# [SUPPLIED INFORMATION]

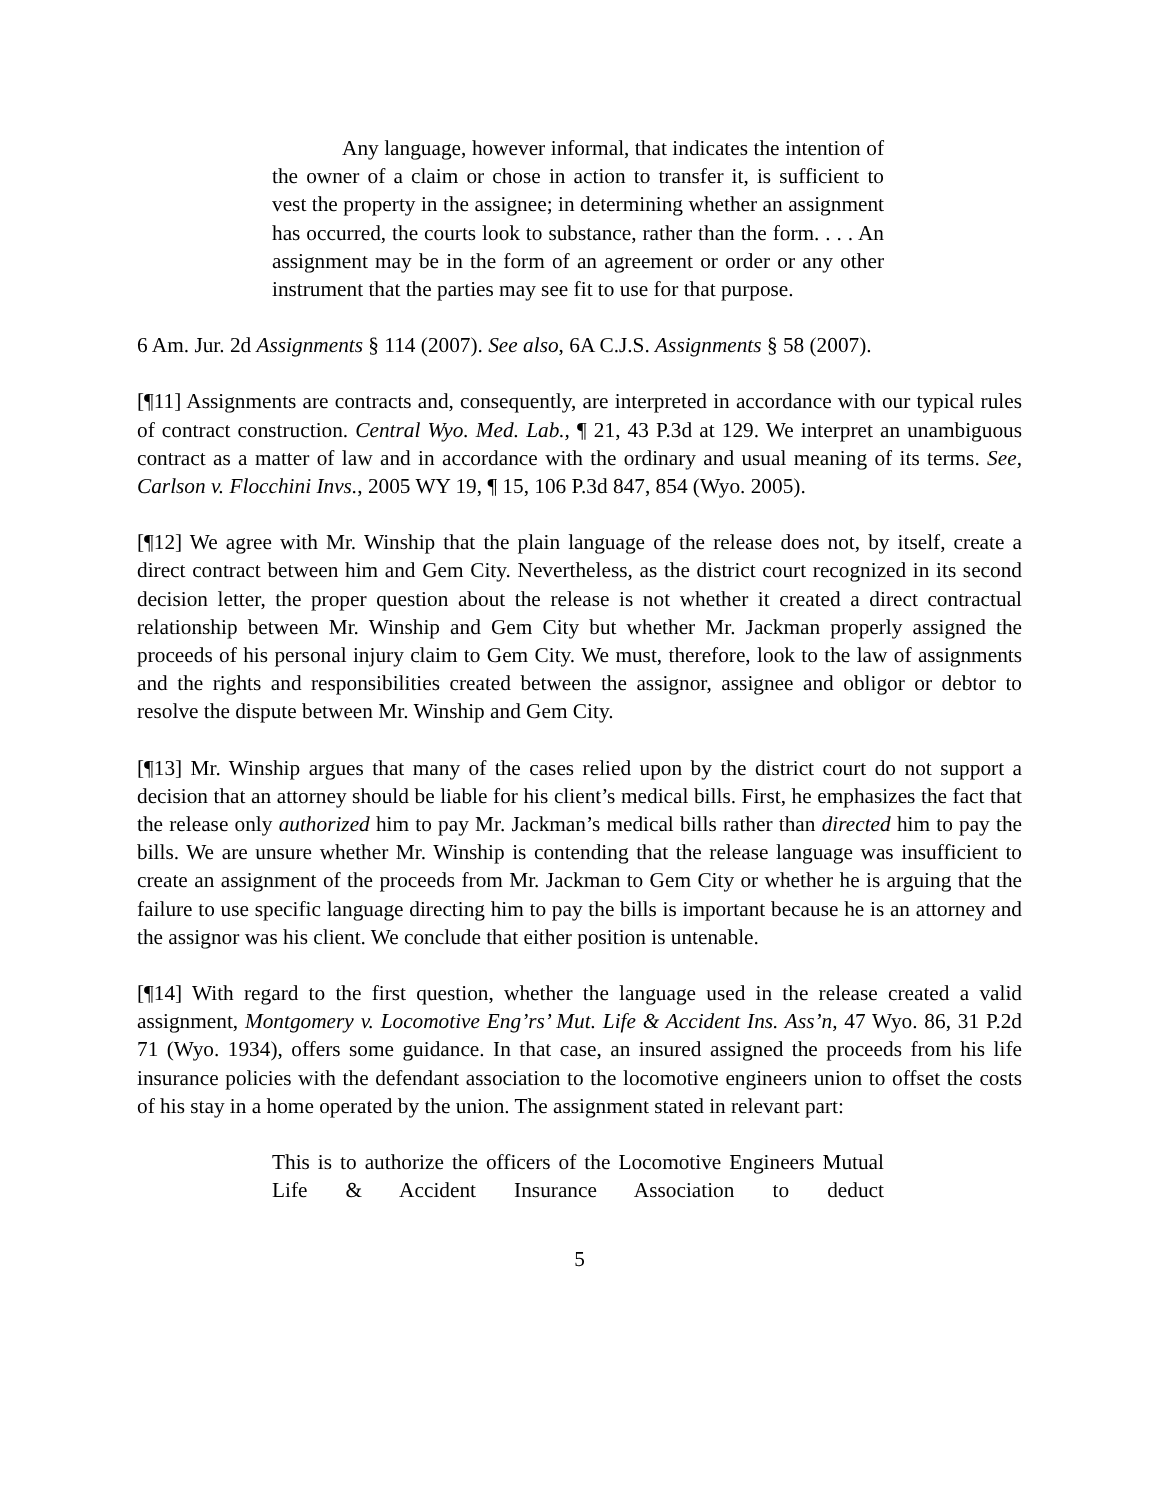Any language, however informal, that indicates the intention of the owner of a claim or chose in action to transfer it, is sufficient to vest the property in the assignee; in determining whether an assignment has occurred, the courts look to substance, rather than the form. . . . An assignment may be in the form of an agreement or order or any other instrument that the parties may see fit to use for that purpose.
6 Am. Jur. 2d Assignments § 114 (2007). See also, 6A C.J.S. Assignments § 58 (2007).
[¶11] Assignments are contracts and, consequently, are interpreted in accordance with our typical rules of contract construction. Central Wyo. Med. Lab., ¶ 21, 43 P.3d at 129. We interpret an unambiguous contract as a matter of law and in accordance with the ordinary and usual meaning of its terms. See, Carlson v. Flocchini Invs., 2005 WY 19, ¶ 15, 106 P.3d 847, 854 (Wyo. 2005).
[¶12] We agree with Mr. Winship that the plain language of the release does not, by itself, create a direct contract between him and Gem City. Nevertheless, as the district court recognized in its second decision letter, the proper question about the release is not whether it created a direct contractual relationship between Mr. Winship and Gem City but whether Mr. Jackman properly assigned the proceeds of his personal injury claim to Gem City. We must, therefore, look to the law of assignments and the rights and responsibilities created between the assignor, assignee and obligor or debtor to resolve the dispute between Mr. Winship and Gem City.
[¶13] Mr. Winship argues that many of the cases relied upon by the district court do not support a decision that an attorney should be liable for his client’s medical bills. First, he emphasizes the fact that the release only authorized him to pay Mr. Jackman’s medical bills rather than directed him to pay the bills. We are unsure whether Mr. Winship is contending that the release language was insufficient to create an assignment of the proceeds from Mr. Jackman to Gem City or whether he is arguing that the failure to use specific language directing him to pay the bills is important because he is an attorney and the assignor was his client. We conclude that either position is untenable.
[¶14] With regard to the first question, whether the language used in the release created a valid assignment, Montgomery v. Locomotive Eng’rs’ Mut. Life & Accident Ins. Ass’n, 47 Wyo. 86, 31 P.2d 71 (Wyo. 1934), offers some guidance. In that case, an insured assigned the proceeds from his life insurance policies with the defendant association to the locomotive engineers union to offset the costs of his stay in a home operated by the union. The assignment stated in relevant part:
This is to authorize the officers of the Locomotive Engineers Mutual Life & Accident Insurance Association to deduct
5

# [WHAT YOU ARE ASKED TO DO]
Your reply should be the lines of the records from the start through the line with "[¶11] Assignments are", copied word for word, pictures omitted.

# [TASK RESULT]
Any language, however informal, that indicates the intention of the owner of a claim or chose in action to transfer it, is sufficient to vest the property in the assignee; in determining whether an assignment has occurred, the courts look to substance, rather than the form. . . . An assignment may be in the form of an agreement or order or any other instrument that the parties may see fit to use for that purpose.
6 Am. Jur. 2d Assignments § 114 (2007). See also, 6A C.J.S. Assignments § 58 (2007).
[¶11] Assignments are contracts and, consequently, are interpreted in accordance with our typical rules of contract construction. Central Wyo. Med. Lab., ¶ 21, 43 P.3d at 129. We interpret an unambiguous contract as a matter of law and in accordance with the ordinary and usual meaning of its terms. See, Carlson v. Flocchini Invs., 2005 WY 19, ¶ 15, 106 P.3d 847, 854 (Wyo. 2005).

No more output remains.